The Oncomine Solid Tumor DNA kit was used to sequence a panel of 22 gens in 296 patients. To homogenize the cohort, only patients treated with first-line doublets alone or plus approved targeted agents (200/296, 67%) were included. Univariate and multivariate Cox regression models with proportional hazards were fitted to assess risks of each mutated gene (individually or in combination) on Progression Free Survival (PFS)/ Overall Survival (OS), adjusting for baseline clinical variables (sex, age, ECOG, LDH, MSI status, ALP, PCR, leukocytes, number of affected organs and primary site). Log-Rank and Chi-squared tests were used to evaluate statistical significance.

Results

The most frequently mutated genes identified by targeted NGS included TP53 (66%), RAS (51%), SMAD4 (14%), PIK3CA (13%), BRAF (11%) and FBXW7 (11%). As univariate factors, PIK3CA mutations were associated with poor PFS (P=0.01), and PIK3CA and FBXW7 were prognostic factors for worse OS (P=0.007 and P=0.04, respectively). Coexisting mutations of BRAF and TP53 predicted PFS (P=0.01; HR 2.24) and OS (P=0.001; HR 3.18). Likewise, TP53-mutated patients with mutations in SMAD4 showed poor performance (P=0.019; HR 1.94), and with mutated PIK3CA predicted worse OS (P=0.005; HR 2.78). In a multivariate analysis, data showed that concurrent mutations of TP53 and FBXW7 predicted poor PFS (P=0.02; HR 2.65) and OS (P=0.02; HR 3.31), respectively. Additionally, simultaneous mutations in TP53 and SMAD4 were also associated with worse PFS (P=0.0001; HR 4.32) and OS (P=0.03; HR 2.91).

Conclusions

Mutations in SMAD4 or FBXW7 in a TP53-mutated background have prognostic value in mCRC patients independently of baseline clinical variables. These data might be useful for patient risk stratification.
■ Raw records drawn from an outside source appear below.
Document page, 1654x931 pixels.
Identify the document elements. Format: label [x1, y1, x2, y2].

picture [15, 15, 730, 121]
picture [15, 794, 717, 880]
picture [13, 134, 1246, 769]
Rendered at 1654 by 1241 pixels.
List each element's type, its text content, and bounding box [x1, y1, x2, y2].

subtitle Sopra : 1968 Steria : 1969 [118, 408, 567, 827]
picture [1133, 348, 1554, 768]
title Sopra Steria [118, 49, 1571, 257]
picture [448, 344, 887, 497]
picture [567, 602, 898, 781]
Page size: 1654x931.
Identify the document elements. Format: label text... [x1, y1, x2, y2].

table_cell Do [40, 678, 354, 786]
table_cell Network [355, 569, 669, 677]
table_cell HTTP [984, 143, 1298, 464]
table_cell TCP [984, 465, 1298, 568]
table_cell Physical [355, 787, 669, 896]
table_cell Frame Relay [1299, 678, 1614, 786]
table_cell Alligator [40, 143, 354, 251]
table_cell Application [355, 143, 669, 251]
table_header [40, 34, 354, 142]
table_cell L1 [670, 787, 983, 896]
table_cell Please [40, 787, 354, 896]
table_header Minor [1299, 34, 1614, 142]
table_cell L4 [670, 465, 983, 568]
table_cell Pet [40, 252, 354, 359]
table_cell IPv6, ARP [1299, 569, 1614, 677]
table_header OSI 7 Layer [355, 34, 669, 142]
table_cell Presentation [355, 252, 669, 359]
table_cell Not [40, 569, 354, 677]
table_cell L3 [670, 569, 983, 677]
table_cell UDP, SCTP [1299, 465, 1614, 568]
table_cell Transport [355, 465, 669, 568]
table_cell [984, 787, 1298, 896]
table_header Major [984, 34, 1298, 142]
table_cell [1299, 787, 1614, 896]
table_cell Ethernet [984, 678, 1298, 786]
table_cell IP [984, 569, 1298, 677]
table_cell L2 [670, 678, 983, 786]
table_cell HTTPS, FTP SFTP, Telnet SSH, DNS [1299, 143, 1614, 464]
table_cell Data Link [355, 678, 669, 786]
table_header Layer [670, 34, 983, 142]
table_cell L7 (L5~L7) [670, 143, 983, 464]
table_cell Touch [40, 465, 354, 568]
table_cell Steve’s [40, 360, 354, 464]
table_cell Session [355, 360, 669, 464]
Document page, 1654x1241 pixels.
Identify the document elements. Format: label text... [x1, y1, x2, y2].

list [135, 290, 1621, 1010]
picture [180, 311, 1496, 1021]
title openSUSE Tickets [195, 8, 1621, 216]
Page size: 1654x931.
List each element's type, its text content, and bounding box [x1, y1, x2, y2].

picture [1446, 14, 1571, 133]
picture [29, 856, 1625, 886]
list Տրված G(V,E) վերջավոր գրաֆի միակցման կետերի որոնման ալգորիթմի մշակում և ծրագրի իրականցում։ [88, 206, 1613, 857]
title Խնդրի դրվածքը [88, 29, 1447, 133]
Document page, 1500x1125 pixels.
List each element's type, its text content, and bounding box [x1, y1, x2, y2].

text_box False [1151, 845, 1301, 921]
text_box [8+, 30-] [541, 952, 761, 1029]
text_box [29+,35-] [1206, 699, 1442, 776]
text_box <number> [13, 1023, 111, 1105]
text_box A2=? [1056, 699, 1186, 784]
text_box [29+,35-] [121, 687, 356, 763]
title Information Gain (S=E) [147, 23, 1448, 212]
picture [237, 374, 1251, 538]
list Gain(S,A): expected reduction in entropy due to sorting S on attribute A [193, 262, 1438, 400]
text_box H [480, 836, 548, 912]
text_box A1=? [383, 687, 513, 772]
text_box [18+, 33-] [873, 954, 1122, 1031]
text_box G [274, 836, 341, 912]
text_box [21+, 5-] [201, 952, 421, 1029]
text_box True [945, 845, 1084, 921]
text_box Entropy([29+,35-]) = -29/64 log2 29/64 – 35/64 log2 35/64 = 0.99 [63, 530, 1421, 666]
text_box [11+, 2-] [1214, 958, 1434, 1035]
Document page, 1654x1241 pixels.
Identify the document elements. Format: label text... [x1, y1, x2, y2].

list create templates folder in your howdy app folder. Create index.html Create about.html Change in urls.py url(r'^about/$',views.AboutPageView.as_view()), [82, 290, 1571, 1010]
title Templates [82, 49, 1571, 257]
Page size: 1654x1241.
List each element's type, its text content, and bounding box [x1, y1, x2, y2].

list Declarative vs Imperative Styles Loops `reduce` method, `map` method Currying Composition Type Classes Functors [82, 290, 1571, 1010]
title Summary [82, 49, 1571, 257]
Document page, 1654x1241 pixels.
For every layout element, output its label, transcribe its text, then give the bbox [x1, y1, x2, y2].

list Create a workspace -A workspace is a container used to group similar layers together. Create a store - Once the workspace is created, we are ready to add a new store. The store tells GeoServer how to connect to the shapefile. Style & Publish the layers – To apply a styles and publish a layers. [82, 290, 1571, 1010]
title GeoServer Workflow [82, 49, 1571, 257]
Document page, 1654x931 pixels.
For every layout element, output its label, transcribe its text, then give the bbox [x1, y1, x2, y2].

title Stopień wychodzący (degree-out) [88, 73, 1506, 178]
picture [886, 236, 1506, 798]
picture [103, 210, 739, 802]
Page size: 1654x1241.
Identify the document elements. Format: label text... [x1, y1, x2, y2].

Clinical trial identification

Editorial acknowledgement

Legal entity responsible for the study

Hospital Clinic of Barcelona.

Funding

Hospital Clinic of Barcelona.

Disclosure

A. Prat: Speaker Bureau/Expert testimony: Pfizer ; Speaker Bureau/Expert testimony: Novartis; Speaker Bureau/Expert testimony: Amgen; Speaker Bureau/Expert testimony: BMS; Speaker Bureau/Expert testimony: Daiichi Sankyo; Advisory/Consultancy: Puma; Advisory/Consultancy: Oncolytics Biotech; Advisory/Consultancy: Lilly; Advisory/Consultancy: MSD. All other authors have declared no conflicts of interest.